**Exercise brief**
With the pictures removed, write out the full listing below exactly.

**Data provided**
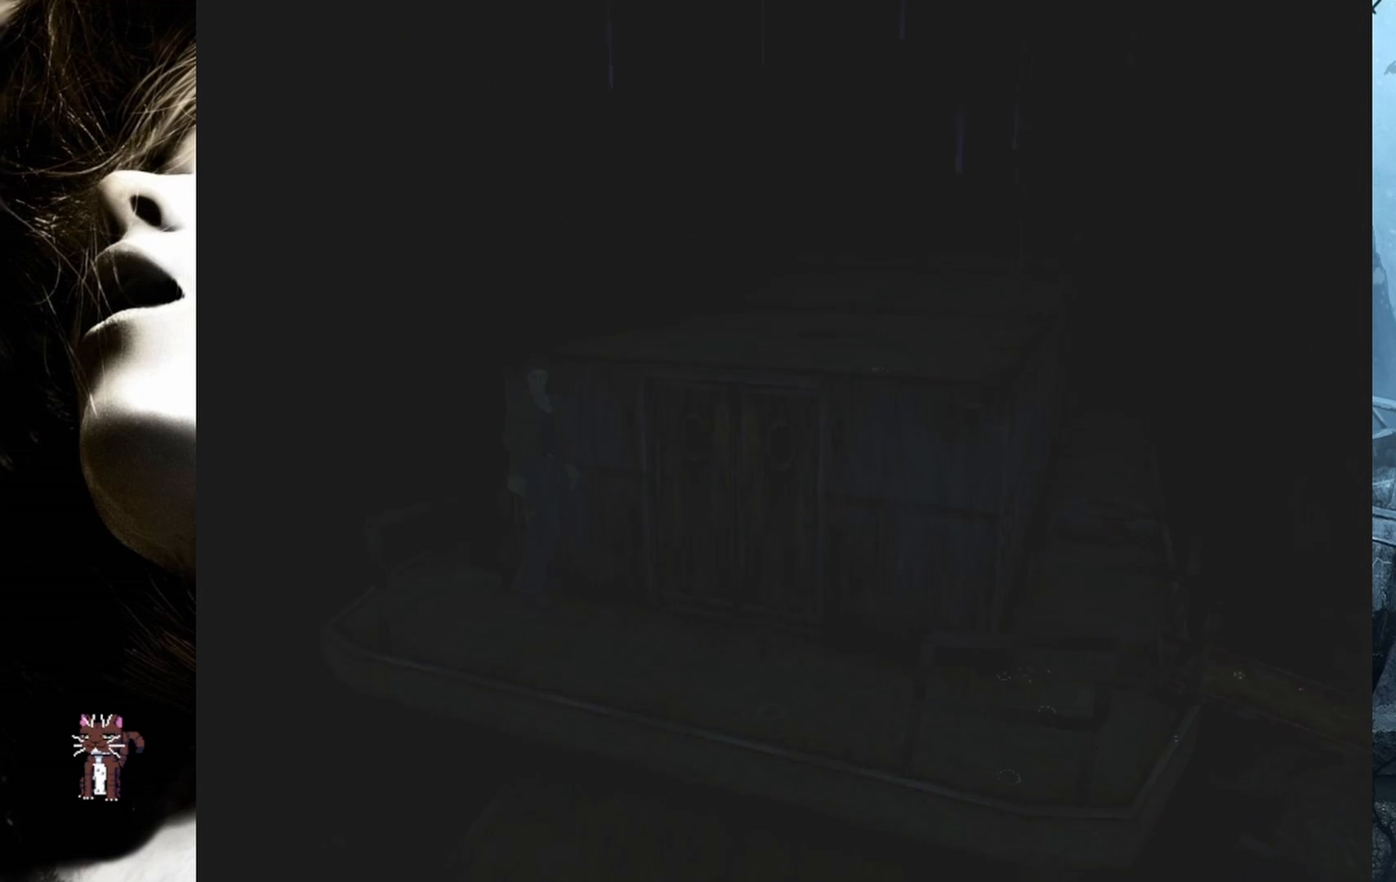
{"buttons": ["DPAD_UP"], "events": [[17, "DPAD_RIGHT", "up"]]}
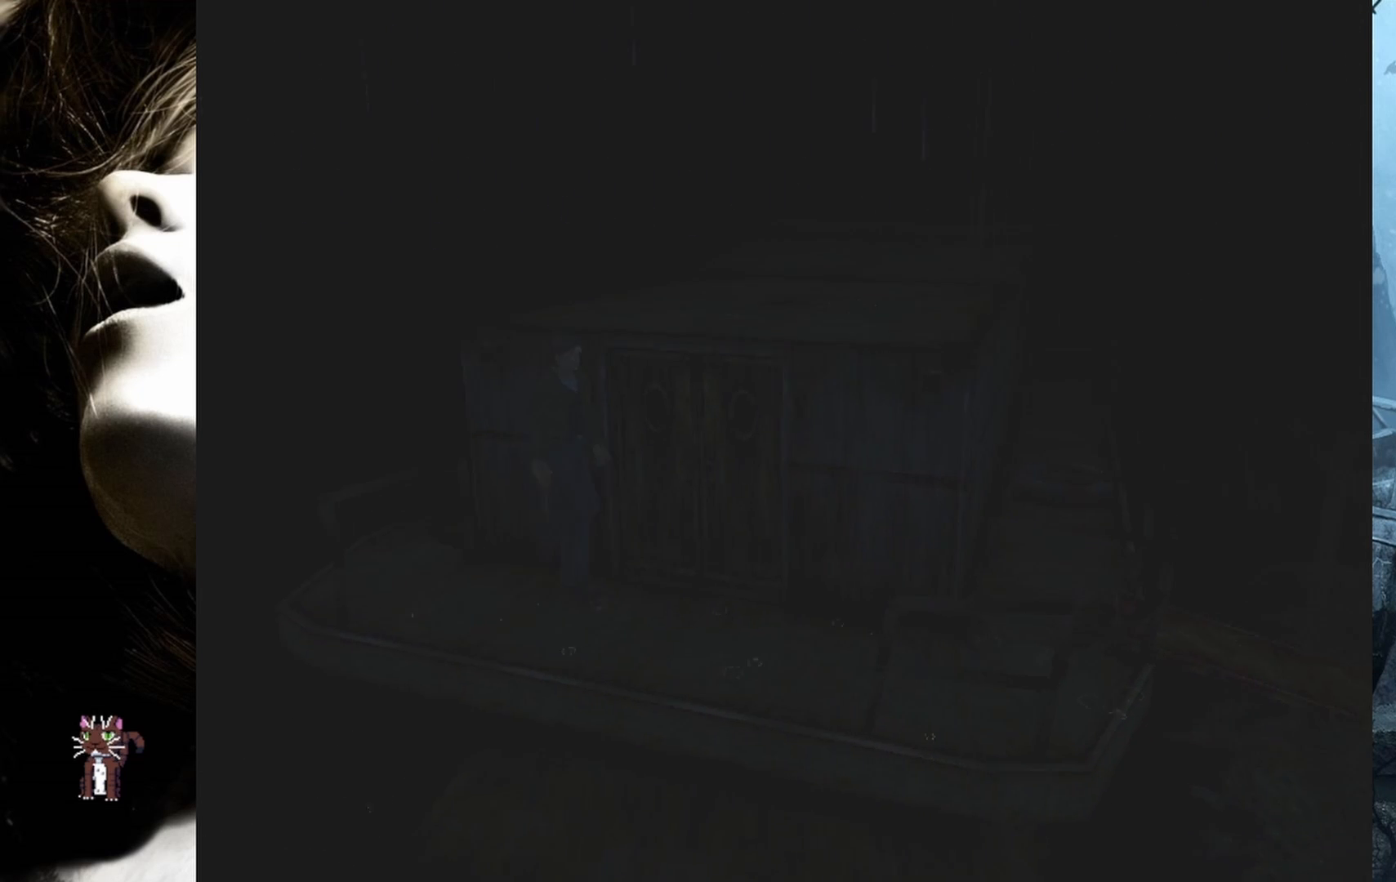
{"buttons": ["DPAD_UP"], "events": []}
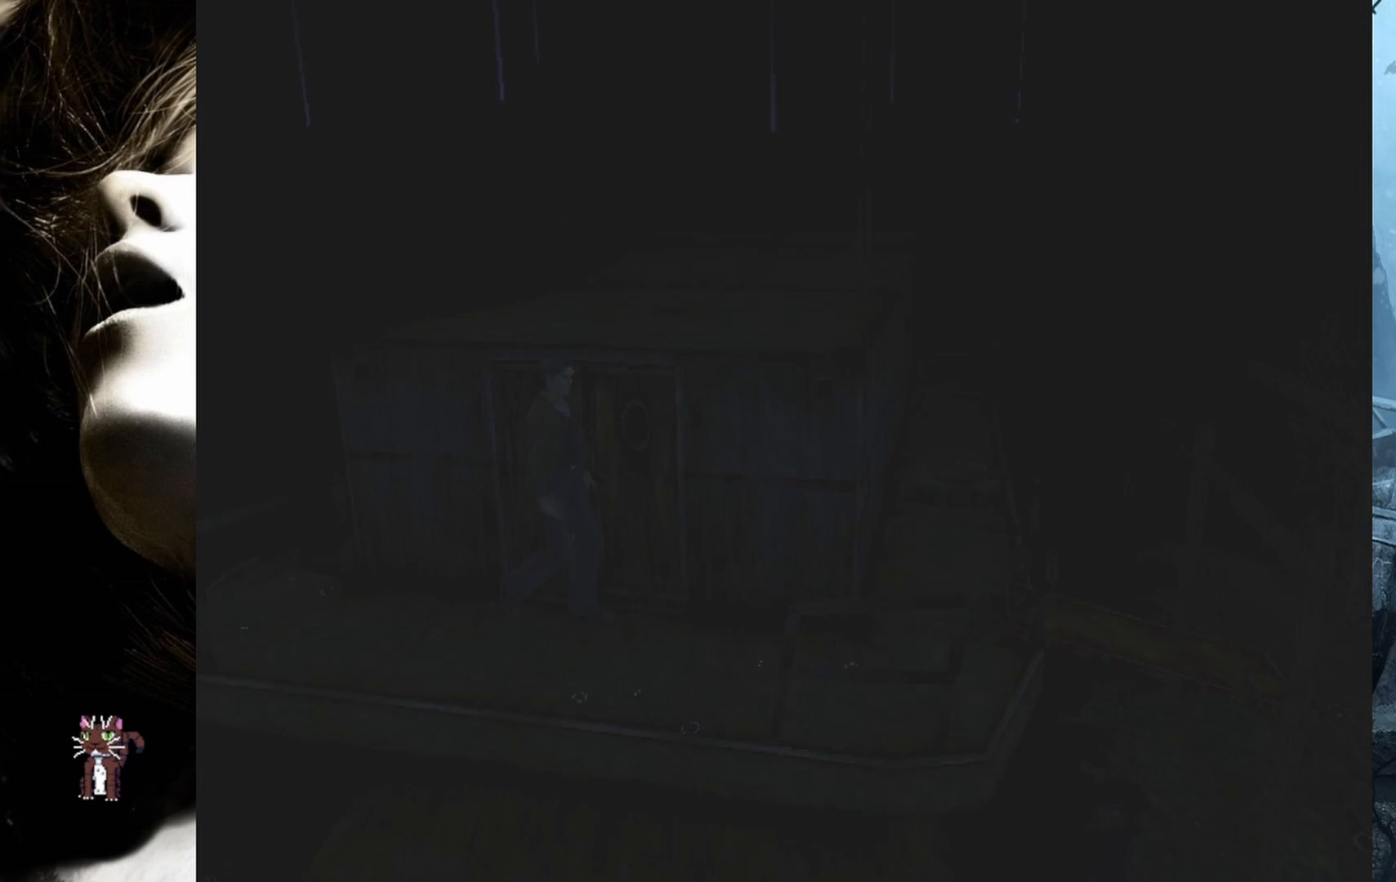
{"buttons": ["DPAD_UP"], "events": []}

**Written answer**
{"buttons": ["DPAD_UP"], "events": [[17, "DPAD_RIGHT", "up"]]}
{"buttons": ["DPAD_UP"], "events": []}
{"buttons": ["DPAD_UP"], "events": []}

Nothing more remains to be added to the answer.